[Excerpted data]

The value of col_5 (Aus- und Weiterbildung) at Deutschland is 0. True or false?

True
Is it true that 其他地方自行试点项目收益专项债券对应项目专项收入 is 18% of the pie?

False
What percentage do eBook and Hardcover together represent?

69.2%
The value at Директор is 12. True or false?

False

[/Excerpted data]
[Excerpted data]

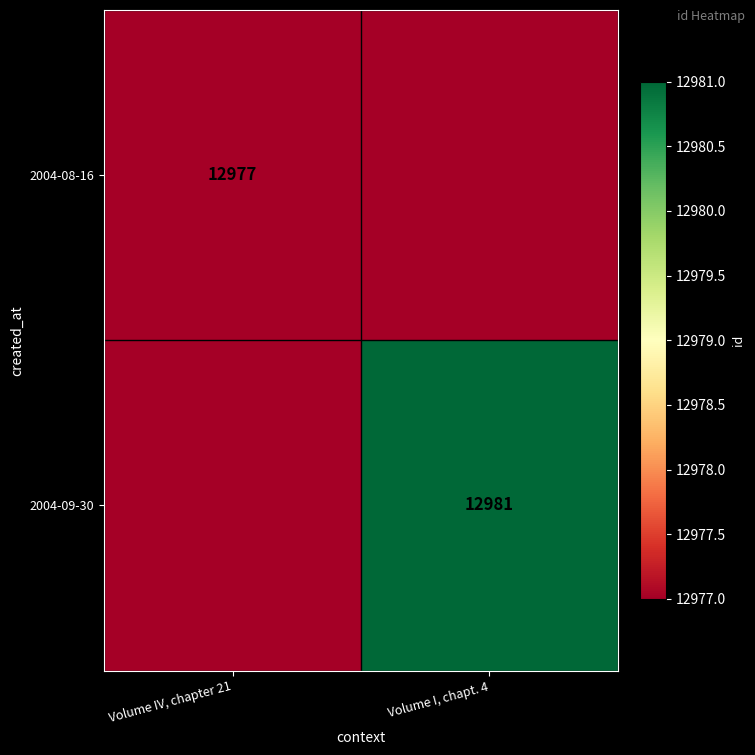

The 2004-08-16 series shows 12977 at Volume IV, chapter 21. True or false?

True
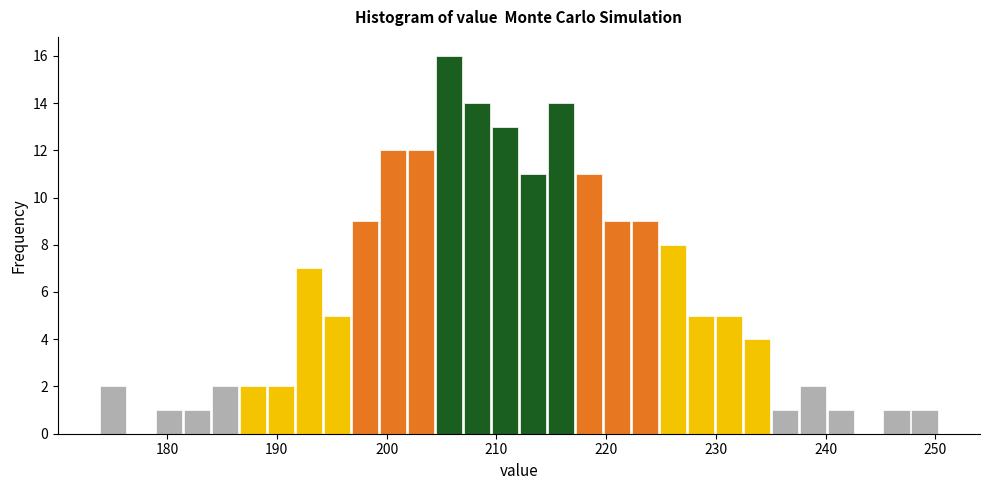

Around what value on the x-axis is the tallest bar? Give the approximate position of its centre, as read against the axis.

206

[/Excerpted data]
[Excerpted data]

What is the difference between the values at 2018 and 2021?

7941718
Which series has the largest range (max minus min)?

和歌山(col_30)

[/Excerpted data]

## [Problem description]
Write out the lines from the line with "The value of" up to and including the line with "The value at Директор is 12. True or false?", reproducing each one exactly.

## [Result below]
The value of col_5 (Aus- und Weiterbildung) at Deutschland is 0. True or false?

True
Is it true that 其他地方自行试点项目收益专项债券对应项目专项收入 is 18% of the pie?

False
What percentage do eBook and Hardcover together represent?

69.2%
The value at Директор is 12. True or false?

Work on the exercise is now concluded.